The Righteous Relics:
- The Flying Doormat – Once per turn, you can conquer any region, including one not adjacent to your region. The Flying Carpet moves to that region.
- Froggy’s Ring – At the end of your turn, place the Ring in a region, then collect a coin from each race that borders it.
- The Stinky Troll’s Socks – Once per turn, you can use this to conquer a region as if it were empty.
- The Scepter of Avarice – Before you score, place the Scepter in a region to double the number of points from that region. It won’t double coins taken from other players.
- The Shiny Orb – This is pretty much a once per turn object that mimics the Vampire power: use a bonus token from the tray to replace a single token of an opponent. The Shiny Orb looks suspiciously like the Holy Hand Grenade.
- The Sword of the Killer Rabbit – And any doubts I had about the Shiny Orb are gone. They love Monty Python at DoW. Anyway, this allows you two use two less tokens than normal to conquer a region once per turn.
And the Popular Places:
- The Altar of Souls – At the end of your turn, you can discard one in decline token to receive three coins in return.
- The Crypt of the Tomb-Raider – At the end of your turn, place the Tomb-Raider’s ghost in one region to make it immune (not the space containing the Crypt).
- The Diamond Fields – At the end of your turn, get one coin for the region containing the Diamond Fields, plus one coin for every region matching the same terrain type.
- The Fountain of Youth – At the start of your turn, you get a bonus race token.
- The Great Brass Pipe – All regions of the same terrain type as the one containing the Great Brass Pipe are considered to be adjacent.
- The Keep on the Motherland – This is worth a bonus coin at the end of your turn, and if augments your defense by one.
- The Mine of the Lost Dwarf – This give you two coins at the end of your turn. The Scepter of Avarice has no effect here.
- Stonehedge – Draw a Special Power at random. This Special Power will go to anyone who occupies Stonehedge for the rest of the game.
- The Wickedest Pentacle – You can immediately send a Balrog into a neighboring region. The Balrog causes the occupant to lose two tokens (instead of just one), and conquers the region, which now scores no points for anyone. On subsequent turns, it goes into another neighboring region.
Whew. This has gotten to be a long post. But I really wanted to look at all this stuff. I really like Small World – my biggest problem with it, though, is storage. The tray that came with the game was just awful, especially for someone with big fingers like me. I got rid of it for a Plano box, which works a bit better, but it still not ideal. As such, I often spend most of my time trying to fish little pieces out, which frustrates me.
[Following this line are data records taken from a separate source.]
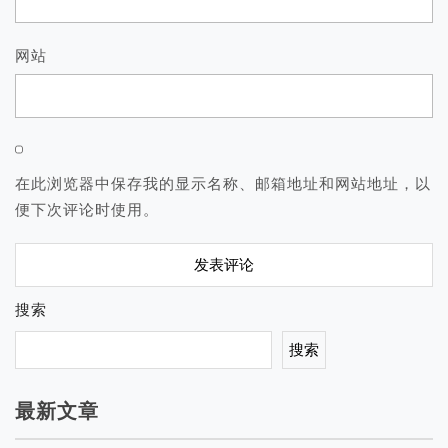
网站
在此浏览器中保存我的显示名称、邮箱地址和网站地址，以
便下次评论时使用。
搜索
搜索
最新文章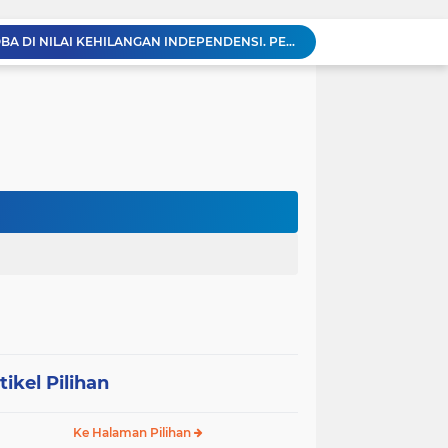
BREAKING NEWS: Polsek Gunung Malela Gerebek Lokalisasi Bukit Maraja, Dua Perempuan Menangis Saat Diciduk Bersama Sabu
Meneguhkan Jati Diri Patambor Indonesia. PATAMBOR INDONESIA Akan Gelar RAKERNAS II Di Jakarta.
MEMBACA SUMATERA Balige Writers Festival 2026 Sukses Digelar. Tiga Hari Merawat Literasi, Budaya, dan Masa Depan Danau Toba
Sambut HUT Ke-25 dan HUT RI ke-81, DPC Partai Demokrat Simalungun Gelar Gotong Royong ‘Gerakan Indonesia ASRI Langit Biru’
Sabam Rajaguguk Turun ke Pangkatan, Dengarkan Langsung Keluhan dan Harapan Warga
Dengar Langsung Jeritan Pedagang, Sabam Rajaguguk Turun ke Pasar Gelugur Rantauprapat
Sabam Rajaguguk Serap Aspirasi Warga Bilah Hilir, Tegaskan Komitmen Kawal Program Prabowo untuk Kesejahteraan Rakyat
‎Wakil Bupati Audiensi dengan Wamenaker RI, Dorong Penguatan SDM dan Perlindungan Pekerja di Tanjung Jabung Barat ‎ ‎
HUT RI ke 81 dan Hari Jadi Kab, Tanjung Jabung Barat ke-62 Bupati Anwar Sadat Resmi Buka Lomba Mancing.
KABAG OPS POLRES TOBA DI NILAI KEHILANGAN INDEPENDENSI. PENGAMANAN PENEMBOKAN TANAH DI LAGUBOTI DAPAT SOROTAN.
tikel Pilihan
Ke Halaman Pilihan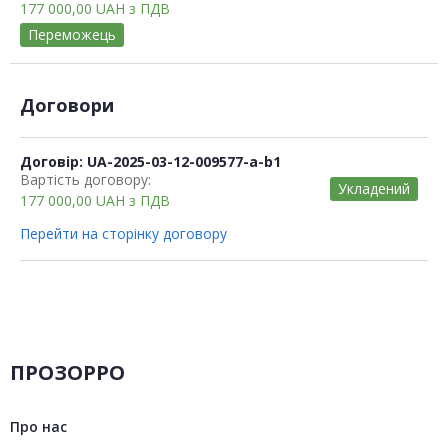
177 000,00
UAH
з ПДВ
Переможець
Договори
Договір: UA-2025-03-12-009577-a-b1
Вартість договору:
Укладений
177 000,00
UAH
з ПДВ
Перейти на сторінку договору
ПРОЗОРРО
Про нас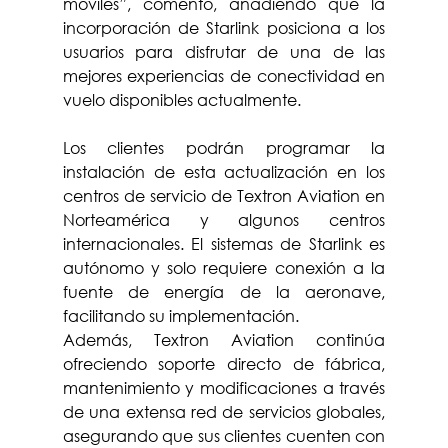
móviles”, comentó, añadiendo que la 
incorporación de Starlink posiciona a los 
usuarios para disfrutar de una de las 
mejores experiencias de conectividad en 
vuelo disponibles actualmente.
Los clientes podrán programar la 
instalación de esta actualización en los 
centros de servicio de Textron Aviation en 
Norteamérica y algunos centros 
internacionales. El sistemas de Starlink es 
autónomo y solo requiere conexión a la 
fuente de energía de la aeronave, 
facilitando su implementación.
Además, Textron Aviation continúa 
ofreciendo soporte directo de fábrica, 
mantenimiento y modificaciones a través 
de una extensa red de servicios globales, 
asegurando que sus clientes cuenten con 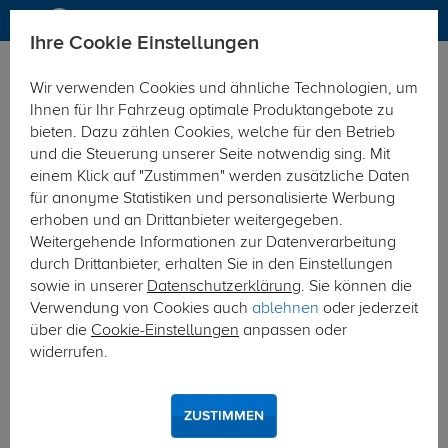
Ihre Cookie Einstellungen
Elektrosätze
Wir verwenden Cookies und ähnliche Technologien, um
Hier geht's zur Fahrzeugübersicht:
Volvo V70 Kombi
Ihnen für Ihr Fahrzeug optimale Produktangebote zu
bieten. Dazu zählen Cookies, welche für den Betrieb
und die Steuerung unserer Seite notwendig sing. Mit
einem Klick auf "Zustimmen" werden zusätzliche Daten
für anonyme Statistiken und personalisierte Werbung
erhoben und an Drittanbieter weitergegeben.
Weitergehende Informationen zur Datenverarbeitung
durch Drittanbieter, erhalten Sie in den Einstellungen
sowie in unserer
Datenschutzerklärung
. Sie können die
Verwendung von Cookies auch
ablehnen
oder jederzeit
über die
Cookie-Einstellungen
anpassen oder
widerrufen.
ZUSTIMMEN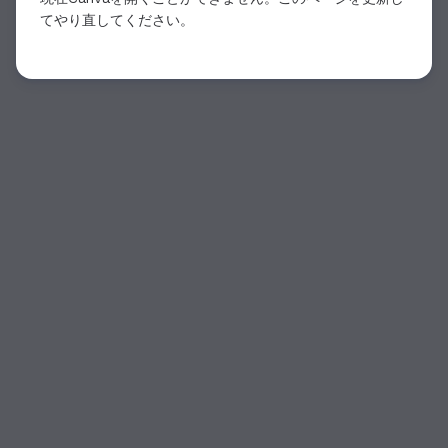
てやり直してください。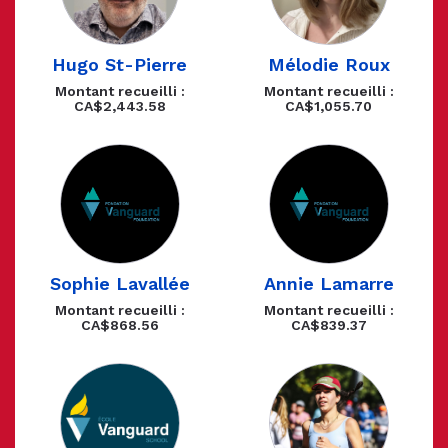
Hugo St-Pierre
Mélodie Roux
Montant recueilli :
Montant recueilli :
CA$2,443.58
CA$1,055.70
Sophie Lavallée
Annie Lamarre
Montant recueilli :
Montant recueilli :
CA$868.56
CA$839.37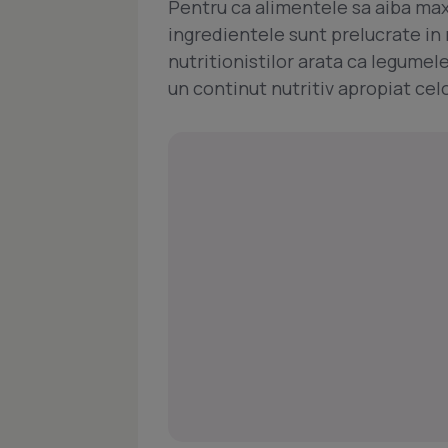
Pentru ca alimentele sa aiba max
ingredientele sunt prelucrate in 
nutritionistilor arata ca legumele
un continut nutritiv apropiat cel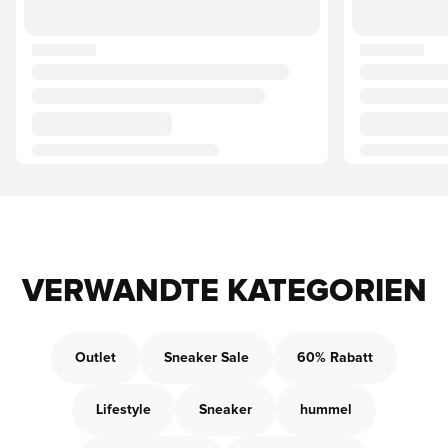
VERWANDTE KATEGORIEN
Outlet
Sneaker Sale
60% Rabatt
Lifestyle
Sneaker
hummel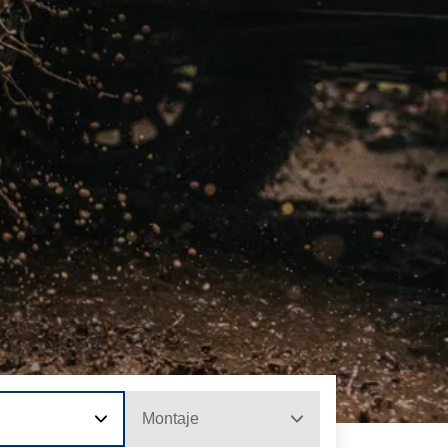
Montaje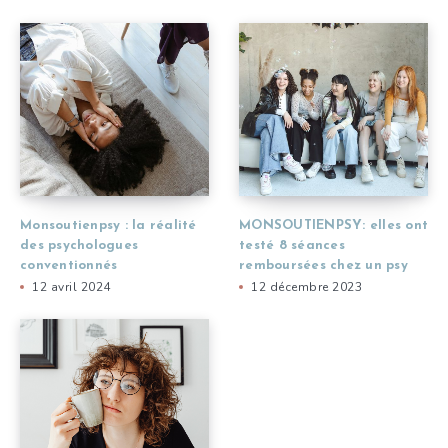
Monsoutienpsy : la réalité
MONSOUTIENPSY: elles ont
des psychologues
testé 8 séances
conventionnés
remboursées chez un psy
12 avril 2024
12 décembre 2023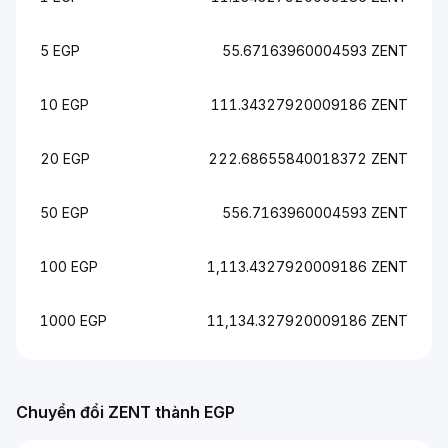
5 EGP
55.67163960004593 ZENT
10 EGP
111.34327920009186 ZENT
20 EGP
222.68655840018372 ZENT
50 EGP
556.7163960004593 ZENT
100 EGP
1,113.4327920009186 ZENT
1000 EGP
11,134.327920009186 ZENT
Chuyển đổi ZENT thành EGP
I’m not one who likes to use the word “fiddly” – in fact, I hate that word almost more than any other word that gamers have come up with to complain about a game – but this game definitely has a lot of little pieces to keep track of.
That being said, I really like to play. I like seeing the combinations of powers and races that come out, and finding out how they work together. I like that you really have to play your own game, and try to deal with people getting in your way. I also like the mechanic of going into decline. There’s a nice strategy element there as you have to know when the best time to give up on one race to move to another. The game feels like it’s just the right length, and while I’d often really like to do more, I am happy it doesn’t go longer.
So, am I looking forward to Underground? On one hand, it seems redundant. It’s basically the same game with new characters and a few new mechanics. But overall, it’s probably not necessary. On the other hand…actually, there is only one hand. Heck yeah, I’m looking forward to playing this game! New races, new powers, new strategies to explore with the Popular Places and Righteous Relics, and new board obstacles in the River and Abysmal Chasms. I’m sure the game will have its detractors, but I think it will be a great addition to the ironically ever-expanding Small World universe.
Thanks for reading! And thanks for sticking with me this far…this was a big ‘un!